Description of the task: Quote the lines of the listing below verbatim, starting at the line containing "order: Dipsacales" and ending at the line containing "order: Agaricales", both included.
• • •
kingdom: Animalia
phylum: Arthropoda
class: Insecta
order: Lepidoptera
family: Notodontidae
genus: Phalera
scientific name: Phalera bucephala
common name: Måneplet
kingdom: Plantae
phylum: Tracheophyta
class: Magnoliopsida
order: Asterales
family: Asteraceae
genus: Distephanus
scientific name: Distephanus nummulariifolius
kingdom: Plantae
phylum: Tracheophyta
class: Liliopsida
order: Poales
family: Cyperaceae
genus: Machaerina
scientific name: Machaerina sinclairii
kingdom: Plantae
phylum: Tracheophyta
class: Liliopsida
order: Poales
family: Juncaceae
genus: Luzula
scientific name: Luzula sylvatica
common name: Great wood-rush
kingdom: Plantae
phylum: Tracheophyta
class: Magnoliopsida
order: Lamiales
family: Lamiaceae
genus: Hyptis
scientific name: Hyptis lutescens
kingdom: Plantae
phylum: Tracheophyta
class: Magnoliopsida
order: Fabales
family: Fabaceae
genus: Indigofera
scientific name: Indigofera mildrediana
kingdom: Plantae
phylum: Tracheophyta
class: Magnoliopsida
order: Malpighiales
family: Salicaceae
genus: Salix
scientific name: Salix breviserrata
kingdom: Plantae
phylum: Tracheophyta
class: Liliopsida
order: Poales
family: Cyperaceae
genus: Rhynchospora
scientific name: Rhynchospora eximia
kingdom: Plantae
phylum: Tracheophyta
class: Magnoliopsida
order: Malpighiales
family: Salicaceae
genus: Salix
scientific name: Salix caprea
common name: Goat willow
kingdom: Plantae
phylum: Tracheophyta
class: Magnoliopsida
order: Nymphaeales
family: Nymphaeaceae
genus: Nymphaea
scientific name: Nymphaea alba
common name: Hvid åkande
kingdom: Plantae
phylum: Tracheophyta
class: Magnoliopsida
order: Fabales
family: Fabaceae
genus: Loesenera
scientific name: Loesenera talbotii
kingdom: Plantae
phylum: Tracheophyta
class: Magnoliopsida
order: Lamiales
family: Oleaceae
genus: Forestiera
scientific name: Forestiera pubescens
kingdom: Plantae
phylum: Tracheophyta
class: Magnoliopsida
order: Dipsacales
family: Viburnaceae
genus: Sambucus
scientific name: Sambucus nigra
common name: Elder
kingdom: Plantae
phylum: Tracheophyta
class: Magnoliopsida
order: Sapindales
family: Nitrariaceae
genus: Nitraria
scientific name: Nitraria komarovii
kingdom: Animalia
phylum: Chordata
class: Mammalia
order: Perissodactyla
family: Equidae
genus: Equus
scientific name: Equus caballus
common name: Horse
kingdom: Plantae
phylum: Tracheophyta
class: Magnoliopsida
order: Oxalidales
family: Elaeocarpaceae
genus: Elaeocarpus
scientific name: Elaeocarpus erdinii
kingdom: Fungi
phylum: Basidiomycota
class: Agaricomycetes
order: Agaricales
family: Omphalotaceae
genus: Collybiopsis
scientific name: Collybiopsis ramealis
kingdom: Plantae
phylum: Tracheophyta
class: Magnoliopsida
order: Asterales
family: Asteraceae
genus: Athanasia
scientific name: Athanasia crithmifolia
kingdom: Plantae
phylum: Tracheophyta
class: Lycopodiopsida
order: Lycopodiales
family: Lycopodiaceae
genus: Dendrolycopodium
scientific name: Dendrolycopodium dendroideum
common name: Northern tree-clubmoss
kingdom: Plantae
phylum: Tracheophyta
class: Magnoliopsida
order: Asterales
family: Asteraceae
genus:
• • •
Exercise response:
order: Dipsacales
family: Viburnaceae
genus: Sambucus
scientific name: Sambucus nigra
common name: Elder
kingdom: Plantae
phylum: Tracheophyta
class: Magnoliopsida
order: Sapindales
family: Nitrariaceae
genus: Nitraria
scientific name: Nitraria komarovii
kingdom: Animalia
phylum: Chordata
class: Mammalia
order: Perissodactyla
family: Equidae
genus: Equus
scientific name: Equus caballus
common name: Horse
kingdom: Plantae
phylum: Tracheophyta
class: Magnoliopsida
order: Oxalidales
family: Elaeocarpaceae
genus: Elaeocarpus
scientific name: Elaeocarpus erdinii
kingdom: Fungi
phylum: Basidiomycota
class: Agaricomycetes
order: Agaricales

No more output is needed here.